On September 18, 2022, a second season titled Cute Executive Officer R was announced and the staff and cast reprised their roles from the previous season. It aired from July 1 to September 23, 2023. The season's opening theme song is "Sound Off! Mujina Symphony" (鳴らせ！むじなシンフォニー) performed by Arisa Sonohara, while the ending theme song is "Y-O-U-R R-O-Y-A-L H-I-G-H-N-E-S-S!" (オ・ヒ・メ・サ・マ！) performed by Neko Hacker.

| No. | Title | Original release date |
| 1 | "Contract" Transliteration: "Keiyakusho" (Japanese: けいやくしょ) | January 1, 2021 |
| 2 | "Complaint" Transliteration: "Kurēmu" (Japanese: くれーむ) | January 1, 2021 |
| 3 | "Overtime" Transliteration: "Zangyō" (Japanese: ざんぎょう) | January 1, 2021 |
"Corporate Drone" Transliteration: "Shachiku" (Japanese: しゃちく)
| 4 | "Bankruptcy" Transliteration: "Tōsan" (Japanese: とうさん) | January 1, 2021 |
| 5 | "Office Cleaning" Transliteration: "Kaisha no Sōji" (Japanese: かいしゃのそうじ) | January 1, 2021 |
"Hometown" Transliteration: "Jikka" (Japanese: じっか)
| 6 | "My First Errand" Transliteration: "Hajimete no Otsukai" (Japanese: はじめてのおつかい) | January 1, 2021 |
| 7 | "Interview" Transliteration: "Mensetsu" (Japanese: めんせつ) | January 1, 2021 |
| 8 | "Cholesterol" Transliteration: "Koresuterōru" (Japanese: これすてろーる) | January 1, 2021 |
"Annual Physical" Transliteration: "Ningen Dokku" (Japanese: にんげんどっく)

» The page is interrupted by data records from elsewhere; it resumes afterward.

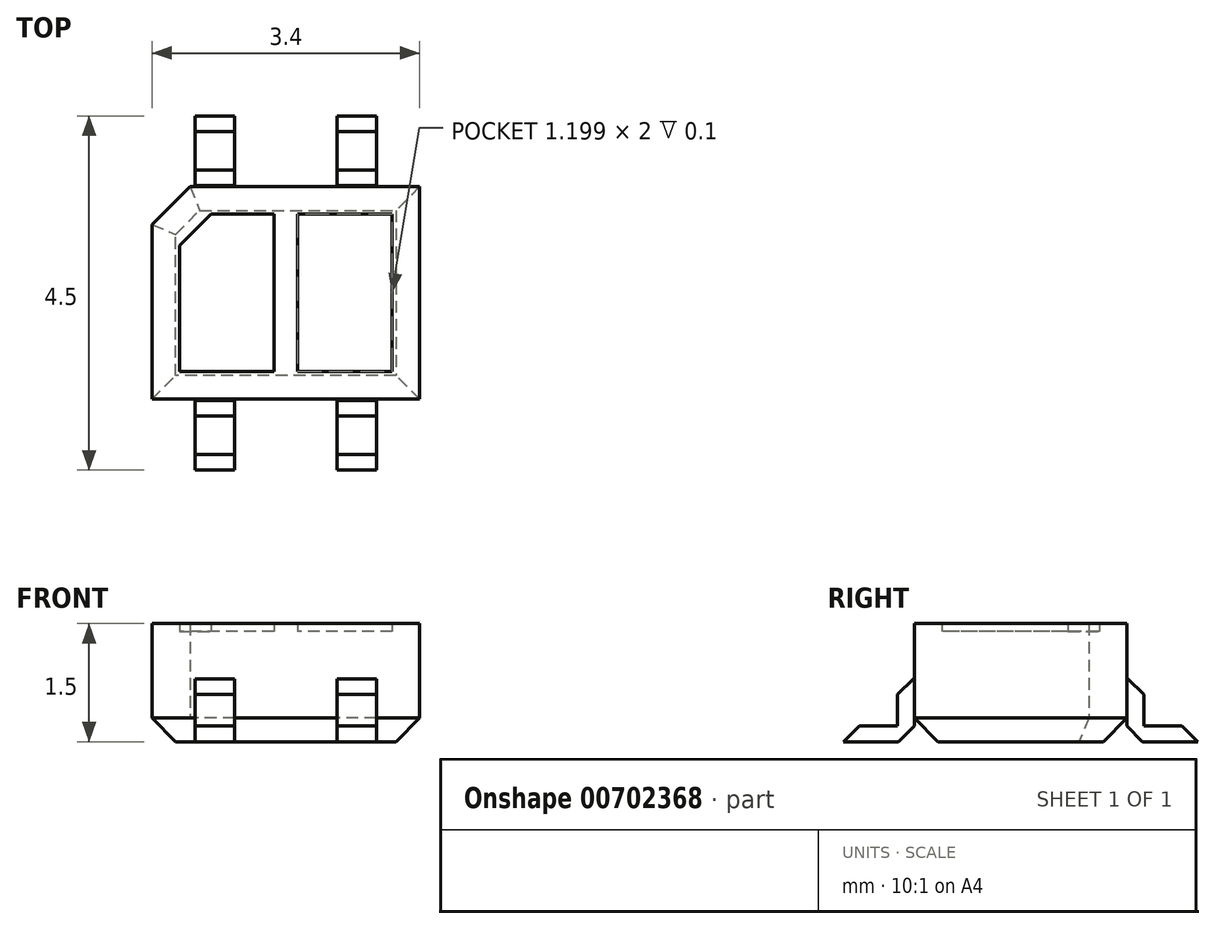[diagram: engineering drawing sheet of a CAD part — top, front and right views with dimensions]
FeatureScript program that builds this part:
annotation { "Feature Type Name" : "Feature", "Feature Type Description" : "" }
export const myFeature = defineFeature(function(context is Context, id is Id, definition is map)
    precondition{}
    {
        {
            var Q0;
            Q0=qCreatedBy(makeId("Top.planeOp"),FACE);
            var sketch = newSketch(context, id + "F0", { "sketchPlane" : qUnion([Q0])});
            skLineSegment(sketch, "E0.bottom", {"start": v(1.7, 1.35) * mm, "end": v(-1.22, 1.35) * mm});
            skLineSegment(sketch, "E0.top", {"start": v(1.7, -1.35) * mm, "end": v(-1.7, -1.35) * mm});
            skLineSegment(sketch, "E0.left", {"start": v(1.7, 1.35) * mm, "end": v(1.7, -1.35) * mm});
            skLineSegment(sketch, "E0.right", {"start": v(-1.7, 0.87) * mm, "end": v(-1.7, -1.35) * mm});
            skPoint(sketch, "E0.middle", {"position": v(0, 0) * mm});
            skLineSegment(sketch, "E1.bottom", {"start": v(1.35, 1) * mm, "end": v(0.15, 1) * mm});
            skLineSegment(sketch, "E1.top", {"start": v(1.35, -1) * mm, "end": v(0.15, -1) * mm});
            skLineSegment(sketch, "E1.left", {"start": v(1.35, 1) * mm, "end": v(1.35, -1) * mm});
            skLineSegment(sketch, "E1.right", {"start": v(-1.35, 0.6) * mm, "end": v(-1.35, -1) * mm});
            skLineSegment(sketch, "E2", {"start": v(-1.35, 0.6) * mm, "end": v(-0.95, 1) * mm});
            skPoint(sketch, "E3.orphan", {"position": v(-1.35, 1) * mm});
            skLineSegment(sketch, "E4", {"start": v(-0.15, 1) * mm, "end": v(-0.15, -1) * mm});
            skLineSegment(sketch, "E5.MirrorCS", {"start": v(0.15, 1) * mm, "end": v(0.15, -1) * mm});
            skLineSegment(sketch, "E6.trimOffspring", {"start": v(-0.15, 1) * mm, "end": v(-0.95, 1) * mm});
            skLineSegment(sketch, "E7.trimOffspring", {"start": v(-0.15, -1) * mm, "end": v(-1.35, -1) * mm});
            skLineSegment(sketch, "E8", {"start": v(-1.7, 0.87) * mm, "end": v(-1.22, 1.35) * mm});
            skPoint(sketch, "E9.orphan", {"position": v(-1.7, 1.35) * mm});
            skLineSegment(sketch, "E10", {"start": v(0.65, 2.25) * mm, "end": v(1.15, 2.25) * mm});
            skLineSegment(sketch, "E11", {"start": v(0.65, 2.25) * mm, "end": v(0.65, 1.35) * mm});
            skLineSegment(sketch, "E12", {"start": v(1.15, 2.25) * mm, "end": v(1.15, 1.35) * mm});
            skLineSegment(sketch, "E13.MirrorCS", {"start": v(-0.65, 2.25) * mm, "end": v(-0.65, 1.35) * mm});
            skLineSegment(sketch, "E14.MirrorCS", {"start": v(-0.65, 2.25) * mm, "end": v(-1.15, 2.25) * mm});
            skLineSegment(sketch, "E15.MirrorCS", {"start": v(-1.15, 2.25) * mm, "end": v(-1.15, 1.35) * mm});
            skLineSegment(sketch, "E16.MirrorCS", {"start": v(0.65, -2.25) * mm, "end": v(0.65, -1.35) * mm});
            skLineSegment(sketch, "E17.MirrorCS", {"start": v(-0.65, -2.25) * mm, "end": v(-0.65, -1.35) * mm});
            skLineSegment(sketch, "E18.MirrorCS", {"start": v(-1.15, -2.25) * mm, "end": v(-1.15, -1.35) * mm});
            skLineSegment(sketch, "E19.MirrorCS", {"start": v(-0.65, -2.25) * mm, "end": v(-1.15, -2.25) * mm});
            skLineSegment(sketch, "E20.MirrorCS", {"start": v(0.65, -2.25) * mm, "end": v(1.15, -2.25) * mm});
            skLineSegment(sketch, "E21.MirrorCS", {"start": v(1.15, -2.25) * mm, "end": v(1.15, -1.35) * mm});
            skLineSegment(sketch, "E22", {"start": v(0.65, 1.56) * mm, "end": v(1.15, 1.56) * mm});
            skLineSegment(sketch, "E23.MirrorCS", {"start": v(-0.65, 1.56) * mm, "end": v(-1.15, 1.56) * mm});
            skLineSegment(sketch, "E24.MirrorCS", {"start": v(0.65, -1.56) * mm, "end": v(1.15, -1.56) * mm});
            skLineSegment(sketch, "E25.MirrorCS", {"start": v(-0.65, -1.56) * mm, "end": v(-1.15, -1.56) * mm});
            skSolve(sketch);
        }
        {
            var Q0;
            Q0=makeQuery(id+"F0.imprint","IMPRINT",FACE,{"disambiguationData":[TD([[makeQuery(id+"F0.imprint","IMPRINT",EDGE,{"derivedFrom":sQuery(id+"F0.wireOp",EDGE,"E0.bottom")}),1.0]])]});
            extrude(context, id + "F1", {"entities" : qUnion([Q0]), "depth" : 1.5 * mm, "offsetDistance" : 25 * mm});
        }
        {
            var Q0;
            Q0=makeQuery(id+"F0.imprint","IMPRINT",FACE,{"disambiguationData":[TD([[makeQuery(id+"F0.imprint","IMPRINT",EDGE,{"derivedFrom":sQuery(id+"F0.wireOp",EDGE,"E1.right")}),1.0]])]});
            var Q1;
            Q1=makeQuery(id+"F0.imprint","IMPRINT",FACE,{"disambiguationData":[TD([[makeQuery(id+"F0.imprint","IMPRINT",EDGE,{"derivedFrom":sQuery(id+"F0.wireOp",EDGE,"E1.bottom")}),1.0]])]});
            extrude(context, id + "F2", {"entities" : qUnion([Q0, Q1]), "operationType" : NewBodyOperationType.ADD, "depth" : 1.4 * mm, "offsetDistance" : 25 * mm});
        }
        {
            var Q0;
            Q0=makeQuery(id+"F1.opExtrude","CAP_EDGE",EDGE,{"disambiguationData":[OSD([sQuery(id+"F0.wireOp",EDGE,"E0.right")])],"isStart":true});
            var Q1;
            Q1=makeQuery(id+"F1.opExtrude","CAP_EDGE",EDGE,{"disambiguationData":[OSD([sQuery(id+"F0.wireOp",EDGE,"E8")])],"isStart":true});
            var Q2;
            Q2=makeQuery(id+"F1.opExtrude","CAP_EDGE",EDGE,{"disambiguationData":[OSD([sQuery(id+"F0.wireOp",EDGE,"E0.bottom")])],"isStart":true});
            var Q3;
            Q3=makeQuery(id+"F1.opExtrude","CAP_EDGE",EDGE,{"disambiguationData":[OSD([sQuery(id+"F0.wireOp",EDGE,"E0.top")])],"isStart":true});
            var Q4;
            Q4=makeQuery(id+"F1.opExtrude","CAP_EDGE",EDGE,{"disambiguationData":[OSD([sQuery(id+"F0.wireOp",EDGE,"E0.left")])],"isStart":true});
            chamfer(context, id + "F3", {"entities" : qUnion([Q0, Q1, Q2, Q3, Q4]), "width" : 0.3 * mm, "tangentPropagation" : true});
        }
        {
            var Q0;
            {var subQ0=sQuery(id+"F0.wireOp",EDGE,"E13.MirrorCS");Q0=makeQuery(id+"F0.imprint","IMPRINT",FACE,{"disambiguationData":[TD([[makeQuery(id+"F0.imprint","IMPRINT",EDGE,{"derivedFrom":subQ0}),-1.0]])]});}
            var Q1;
            Q1=makeQuery(id+"F0.imprint","IMPRINT",FACE,{"disambiguationData":[TD([[makeQuery(id+"F0.imprint","IMPRINT",EDGE,{"derivedFrom":sQuery(id+"F0.wireOp",EDGE,"E10")}),-1.0]])]});
            var Q2;
            {var subQ0=sQuery(id+"F0.wireOp",EDGE,"E17.MirrorCS");Q2=makeQuery(id+"F0.imprint","IMPRINT",FACE,{"disambiguationData":[TD([[makeQuery(id+"F0.imprint","IMPRINT",EDGE,{"derivedFrom":subQ0}),1.0]])]});}
            var Q3;
            {var subQ0=sQuery(id+"F0.wireOp",EDGE,"E16.MirrorCS");Q3=makeQuery(id+"F0.imprint","IMPRINT",FACE,{"disambiguationData":[TD([[makeQuery(id+"F0.imprint","IMPRINT",EDGE,{"derivedFrom":subQ0}),-1.0]])]});}
            extrude(context, id + "F4", {"entities" : qUnion([Q0, Q1, Q2, Q3]), "depth" : 0.2 * mm, "offsetDistance" : 25 * mm});
        }
        {
            var Q0;
            {var subQ5=sQuery(id+"F0.wireOp",EDGE,"E22");Q0=makeQuery(id+"F0.imprint","IMPRINT",FACE,{"disambiguationData":[TD([[makeQuery(id+"F0.imprint","IMPRINT",EDGE,{"derivedFrom":subQ5}),-1.0]])]});}
            var Q1;
            {var subQ5=sQuery(id+"F0.wireOp",EDGE,"E23.MirrorCS");Q1=makeQuery(id+"F0.imprint","IMPRINT",FACE,{"disambiguationData":[TD([[makeQuery(id+"F0.imprint","IMPRINT",EDGE,{"derivedFrom":subQ5}),1.0]])]});}
            var Q2;
            {var subQ5=sQuery(id+"F0.wireOp",EDGE,"E25.MirrorCS");Q2=makeQuery(id+"F0.imprint","IMPRINT",FACE,{"disambiguationData":[TD([[makeQuery(id+"F0.imprint","IMPRINT",EDGE,{"derivedFrom":subQ5}),-1.0]])]});}
            var Q3;
            {var subQ5=sQuery(id+"F0.wireOp",EDGE,"E24.MirrorCS");Q3=makeQuery(id+"F0.imprint","IMPRINT",FACE,{"disambiguationData":[TD([[makeQuery(id+"F0.imprint","IMPRINT",EDGE,{"derivedFrom":subQ5}),1.0]])]});}
            extrude(context, id + "F5", {"entities" : qUnion([Q0, Q1, Q2, Q3]), "operationType" : NewBodyOperationType.ADD, "depth" : 0.8 * mm, "offsetDistance" : 25 * mm});
        }
        {
            var Q0;
            Q0=makeQuery(id+"F4.opExtrude","CAP_EDGE",EDGE,{"disambiguationData":[OSD([sQuery(id+"F0.wireOp",EDGE,"E19.MirrorCS")])],"isStart":false});
            var Q1;
            Q1=makeQuery(id+"F4.opExtrude","CAP_EDGE",EDGE,{"disambiguationData":[OSD([sQuery(id+"F0.wireOp",EDGE,"E20.MirrorCS")])],"isStart":false});
            var Q2;
            {var subQ0=sQuery(id+"F0.wireOp",EDGE,"E0.top");Q2=makeQuery(id+"F4.opExtrude","CAP_EDGE",EDGE,{"disambiguationData":[OSD([subQ0]),TDD([makeQuery(id+"F0.imprint","IMPRINT",EDGE,{"disambiguationData":[TD([[makeQuery(id+"F0.imprint","INTERSECT",VERTEX,{"derivedFrom":[subQ0,sQuery(id+"F0.wireOp",EDGE,"E17.MirrorCS")]}),-1.0]])],"derivedFrom":subQ0})])],"isStart":true});}
            var Q3;
            {var subQ0=sQuery(id+"F0.wireOp",EDGE,"E0.top");Q3=makeQuery(id+"F4.opExtrude","CAP_EDGE",EDGE,{"disambiguationData":[OSD([subQ0]),TDD([makeQuery(id+"F0.imprint","IMPRINT",EDGE,{"disambiguationData":[TD([[makeQuery(id+"F0.imprint","INTERSECT",VERTEX,{"derivedFrom":[subQ0,sQuery(id+"F0.wireOp",EDGE,"E16.MirrorCS")]}),1.0]])],"derivedFrom":subQ0})])],"isStart":true});}
            var Q4;
            {var subQ0=sQuery(id+"F0.wireOp",EDGE,"E0.bottom");Q4=makeQuery(id+"F5.opExtrude","CAP_EDGE",EDGE,{"disambiguationData":[OSD([subQ0]),TDD([makeQuery(id+"F0.imprint","IMPRINT",EDGE,{"disambiguationData":[TD([[makeQuery(id+"F0.imprint","INTERSECT",VERTEX,{"derivedFrom":[subQ0,sQuery(id+"F0.wireOp",EDGE,"E11")]}),1.0]])],"derivedFrom":subQ0})])],"isStart":true});}
            var Q5;
            Q5=makeQuery(id+"F4.opExtrude","CAP_EDGE",EDGE,{"disambiguationData":[OSD([sQuery(id+"F0.wireOp",EDGE,"E14.MirrorCS")])],"isStart":false});
            var Q6;
            Q6=makeQuery(id+"F4.opExtrude","CAP_EDGE",EDGE,{"disambiguationData":[OSD([sQuery(id+"F0.wireOp",EDGE,"E10")])],"isStart":false});
            var Q7;
            Q7=makeQuery(id+"F4.opExtrude","CAP_EDGE",EDGE,{"disambiguationData":[OSD([sQuery(id+"F0.wireOp",EDGE,"E0.bottom")])],"isStart":true});
            var Q8;
            Q8=makeQuery(id+"F5.opExtrude","CAP_EDGE",EDGE,{"disambiguationData":[OSD([sQuery(id+"F0.wireOp",EDGE,"E22")])],"isStart":false});
            var Q9;
            Q9=makeQuery(id+"F5.opExtrude","CAP_EDGE",EDGE,{"disambiguationData":[OSD([sQuery(id+"F0.wireOp",EDGE,"E23.MirrorCS")])],"isStart":false});
            var Q10;
            Q10=makeQuery(id+"F5.opExtrude","CAP_EDGE",EDGE,{"disambiguationData":[OSD([sQuery(id+"F0.wireOp",EDGE,"E25.MirrorCS")])],"isStart":false});
            var Q11;
            Q11=makeQuery(id+"F5.opExtrude","CAP_EDGE",EDGE,{"disambiguationData":[OSD([sQuery(id+"F0.wireOp",EDGE,"E24.MirrorCS")])],"isStart":false});
            chamfer(context, id + "F6", {"entities" : qUnion([Q0, Q1, Q2, Q3, Q4, Q5, Q6, Q7, Q8, Q9, Q10, Q11]), "width" : 0.2 * mm, "tangentPropagation" : true});
        }
    });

| 9 | "TV Shoot" Transliteration: "Terebi Shuzai" (Japanese: てれびしゅざい) | January 1, 2021 |
| 10 | "Presents" Transliteration: "Temiyage" (Japanese: てみやげ) | January 1, 2021 |
| 11 | "Design" Transliteration: "Dezain" (Japanese: でざいん) | January 1, 2021 |
| 12 | "Kidnapping Part 1" Transliteration: "Yūkai Sono Ichi" (Japanese: ゆうかい その1) | January 1, 2021 |
"Kidnapping Part 2" Transliteration: "Yūkai Sono Ni" (Japanese: ゆうかい その2)
| 13 | "Slogan" Transliteration: "Surōgan" (Japanese: すろーがん) | January 1, 2021 |
"Morning Meeting (Ending)" Transliteration: "Chōrei (Endingu)" (Japanese: ちょうれい（エンディング）)

==Reception==
In 2019, Cute Executive Officer was nominated for the 5th Next Manga Awards in the digital category and placed 20th out of 50 nominees.